PROVIDED TEXT Block Start

Multifamily developer Crescent Heights has expanded its Chicago holdings by snagging a huge discount on a Lake Shore Drive apartment complex from seller JPMorgan Asset Management.
Miami-based Crescent Heights paid $80 million for the 19-story, 198-unit property at 850 North Lake Shore Drive, according to Cook County records. That’s about $404,000 per unit.
The price is down from the $140 million that JPMorgan’s investment vehicle paid to buy it in 2016, demonstrating the crushing impact of rising interest rates after the cheap-money era following the Great Recession through 2022, when the Federal Reserve began a rate-hike campaign to battle inflation.
Crescent Heights used a $61 million mortgage loan from Centerbridge Martello Advisors and Massachusetts Mutual Life Insurance Company to finance the Lake Shore Drive acquisition, public records show.
Elsewhere, the firm is set to build a 52-story Fulton Market apartment complex at 420 North May Street.
Crescent Heights last year paid $173 million for the 398-unit North Water apartments in Chicago’s Streeterville neighborhood, about $447,000 per unit. That was another big discount from the property’s previous sale price of $240 million, when Invesco bought it in 2016.
“Crescent has a history of buying the very best properties at the right time,” Crescent Heights co-founder Russell Galbut said. “This [Lake Shore Drive] property with its direct location on the lake makes it irreplaceable.”
JPMorgan Asset Management didn’t immediately return a request for comment.
The seller last year hired a Newmark team including Liz Gagliardi, Chuck Johanns and Susan Lawson to market the property. It was the second time JPMorgan tried to sell the property, having first listed it with a Newmark team in 2020. But demand for downtown rentals waned as the pandemic raged, and the property didn’t trade until it was relisted last fall in another attempt.
The eventual price was enough to prevent a loss for Ohio-based Nationwide Insurance on the Lake Shore Drive deal, which was JPMorgan’s lender behind its $70 million acquisition loan taken out in 2016. Its maturity was previously reported to be in 2026.
The Beaux Arts-style building was completed 97 years ago, when it was initially called the Lake Shore Athletic Club. Northwestern University bought it in the 1970s and turned it into dorms. In 2008, a venture that involved a Northbrook-based firm, Integrated Development Group, bought it for $38.5 million and transformed the property into high-end rentals before selling to JPMorgan.

PROVIDED TEXT Block End

» DIRECTIONS: In the article on the Lake Shore Drive apartment sale, what was the building at 850 North Lake Shore Drive initially called?

STUDY MATERIAL Block Start

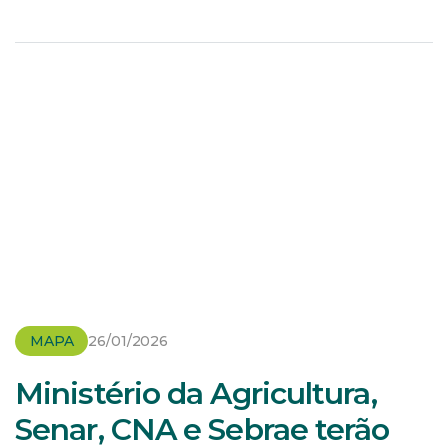
insumos, como ração, e equipamentos (ordenhadeira,
maquinário […]
MAPA
26/01/2026
Ministério da Agricultura,
Senar, CNA e Sebrae terão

STUDY MATERIAL Block End

» SOLVED EXERCISE: It was initially called the Lake Shore Athletic Club.